Despite procedures and equipment designed to minimise the risk of needlestick injury, the number of needlestick incidents each year remains significant, with the latest figures showing there are around 18,000 reported ‘sharps’ incidents in Australia each year (1).

The chance of being infected with one of the following viruses through a sharps accident is:

  • one in every 200 for HIV
  • two in five for Hepatitis B
  • one in 10 for Hepatitis C (2)

Just as there are steps you can take to reduce the risk of a sharps incident, there are steps you can take to minimise the financial impact – potentially devastating – of conditions acquired through such incidents.

A number of insurers now offer specialised needlestick insurance, providing a tax free lump sum in the event of a covered needlestick injury. This could provide vital financial support at a time when your ability to work, and earn an income, could be compromised. This type of cover can be very affordable and easy to apply for.

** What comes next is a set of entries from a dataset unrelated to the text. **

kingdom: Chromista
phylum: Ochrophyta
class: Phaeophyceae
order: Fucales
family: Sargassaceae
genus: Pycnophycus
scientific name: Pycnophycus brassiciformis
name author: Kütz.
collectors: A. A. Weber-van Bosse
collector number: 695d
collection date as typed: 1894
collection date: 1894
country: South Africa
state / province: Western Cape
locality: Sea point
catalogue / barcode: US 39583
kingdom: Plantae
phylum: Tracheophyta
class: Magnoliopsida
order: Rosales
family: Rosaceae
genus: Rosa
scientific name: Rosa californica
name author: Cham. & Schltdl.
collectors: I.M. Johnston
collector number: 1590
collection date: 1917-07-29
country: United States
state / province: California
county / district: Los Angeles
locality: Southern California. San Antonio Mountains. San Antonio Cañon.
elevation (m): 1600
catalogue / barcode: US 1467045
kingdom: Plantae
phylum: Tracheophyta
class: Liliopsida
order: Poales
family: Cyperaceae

  1. Source: AIHW National Hospital Morbidity Database, Separation statistics by principal diagnosis in ICD-10-AM, Australia, 2007-08
  2. Source: ‘What is a stroke?: Facts, figures and statistics’, National Stroke Foundation Website 2009
  3. Source: ‘Australia’s Health 2008’, Australian Institute of Health and Welfare 2008.
  4. Calculations are based on data from the Institute of Actuaries of Australia 2000. Interim Report of the Disability. IA Aust: Sydney.
  5. Zurich Australia Life Risk claims analysis 2010.


This material is not intended to constitute personal advice and must not be relied upon as such. This material is of a general nature only and has been prepared without taking into account your individual objectives, financial situation or needs. You should consider the appropriateness of this material having regard to your objectives, financial situation and needs and consider obtaining independent advice from a licensed financial adviser.